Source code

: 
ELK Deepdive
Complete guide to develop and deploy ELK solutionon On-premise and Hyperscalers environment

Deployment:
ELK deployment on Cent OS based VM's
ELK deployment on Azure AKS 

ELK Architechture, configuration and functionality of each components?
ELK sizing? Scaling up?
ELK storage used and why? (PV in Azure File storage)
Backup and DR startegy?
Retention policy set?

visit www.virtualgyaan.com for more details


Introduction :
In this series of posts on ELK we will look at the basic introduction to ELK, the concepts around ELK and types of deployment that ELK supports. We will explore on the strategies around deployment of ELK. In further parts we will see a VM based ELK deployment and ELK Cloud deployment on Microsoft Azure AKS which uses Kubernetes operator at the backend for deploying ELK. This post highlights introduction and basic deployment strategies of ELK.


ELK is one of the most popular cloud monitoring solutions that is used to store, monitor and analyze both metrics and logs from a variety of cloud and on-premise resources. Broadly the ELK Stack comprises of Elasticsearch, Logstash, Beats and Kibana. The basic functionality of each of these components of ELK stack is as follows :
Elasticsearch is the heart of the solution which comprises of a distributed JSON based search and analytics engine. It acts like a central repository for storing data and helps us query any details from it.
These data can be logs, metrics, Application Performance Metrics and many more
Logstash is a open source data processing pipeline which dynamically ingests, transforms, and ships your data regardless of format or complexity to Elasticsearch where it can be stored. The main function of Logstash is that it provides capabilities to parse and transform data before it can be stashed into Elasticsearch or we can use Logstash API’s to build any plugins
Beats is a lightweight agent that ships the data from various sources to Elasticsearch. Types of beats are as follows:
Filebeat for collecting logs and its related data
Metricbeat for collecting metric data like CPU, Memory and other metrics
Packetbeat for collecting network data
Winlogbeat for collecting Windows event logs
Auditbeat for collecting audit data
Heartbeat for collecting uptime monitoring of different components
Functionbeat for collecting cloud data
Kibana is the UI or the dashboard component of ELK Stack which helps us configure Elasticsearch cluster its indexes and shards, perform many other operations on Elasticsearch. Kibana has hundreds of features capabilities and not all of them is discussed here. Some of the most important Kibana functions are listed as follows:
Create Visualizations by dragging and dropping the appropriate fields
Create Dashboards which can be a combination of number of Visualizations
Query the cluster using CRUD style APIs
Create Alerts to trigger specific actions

◆ ◆ ◆ ◆ ◆ ◆ ◆

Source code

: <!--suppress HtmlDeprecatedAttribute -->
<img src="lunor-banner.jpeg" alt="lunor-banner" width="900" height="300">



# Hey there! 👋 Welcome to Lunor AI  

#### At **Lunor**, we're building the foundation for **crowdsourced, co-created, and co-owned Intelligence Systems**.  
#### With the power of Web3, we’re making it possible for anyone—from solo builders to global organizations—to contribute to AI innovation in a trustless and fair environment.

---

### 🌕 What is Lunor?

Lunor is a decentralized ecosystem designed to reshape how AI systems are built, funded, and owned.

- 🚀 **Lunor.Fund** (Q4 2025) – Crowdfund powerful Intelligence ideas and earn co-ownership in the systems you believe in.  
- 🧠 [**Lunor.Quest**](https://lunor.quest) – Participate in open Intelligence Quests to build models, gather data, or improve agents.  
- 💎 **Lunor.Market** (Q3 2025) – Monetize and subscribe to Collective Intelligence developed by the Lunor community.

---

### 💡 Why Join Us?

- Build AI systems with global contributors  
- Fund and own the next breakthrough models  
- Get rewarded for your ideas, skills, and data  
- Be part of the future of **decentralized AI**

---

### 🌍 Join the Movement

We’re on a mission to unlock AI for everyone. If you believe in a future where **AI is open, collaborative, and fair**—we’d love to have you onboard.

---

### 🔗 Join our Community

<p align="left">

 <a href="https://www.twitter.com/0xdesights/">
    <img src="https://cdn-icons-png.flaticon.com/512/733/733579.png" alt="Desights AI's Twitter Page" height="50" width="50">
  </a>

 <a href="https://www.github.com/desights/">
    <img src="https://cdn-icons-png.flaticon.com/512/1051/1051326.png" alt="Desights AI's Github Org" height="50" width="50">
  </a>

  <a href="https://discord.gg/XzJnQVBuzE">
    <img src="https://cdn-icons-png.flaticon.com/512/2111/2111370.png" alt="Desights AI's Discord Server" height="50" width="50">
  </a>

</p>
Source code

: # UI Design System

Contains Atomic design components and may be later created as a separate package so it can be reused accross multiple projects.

◆ ◆ ◆ ◆ ◆ ◆ ◆

Convert the data from the line containing "### 🌍 Join the Movement" through the line containing "Contains Atomic design", both included, into a JSON list of strings with one string per line and blank lines omitted.

→ Written response
[
  "### 🌍 Join the Movement",
  "We’re on a mission to unlock AI for everyone. If you believe in a future where **AI is open, collaborative, and fair**—we’d love to have you onboard.",
  "---",
  "### 🔗 Join our Community",
  "<p align=\"left\">",
  " <a href=\"https://www.twitter.com/0xdesights/\">",
  "    <img src=\"https://cdn-icons-png.flaticon.com/512/733/733579.png\" alt=\"Desights AI's Twitter Page\" height=\"50\" width=\"50\">",
  "  </a>",
  " <a href=\"https://www.github.com/desights/\">",
  "    <img src=\"https://cdn-icons-png.flaticon.com/512/1051/1051326.png\" alt=\"Desights AI's Github Org\" height=\"50\" width=\"50\">",
  "  </a>",
  "  <a href=\"https://discord.gg/XzJnQVBuzE\">",
  "    <img src=\"https://cdn-icons-png.flaticon.com/512/2111/2111370.png\" alt=\"Desights AI's Discord Server\" height=\"50\" width=\"50\">",
  "  </a>",
  "</p>",
  "Source code",
  ": # UI Design System",
  "Contains Atomic design components and may be later created as a separate package so it can be reused accross multiple projects."
]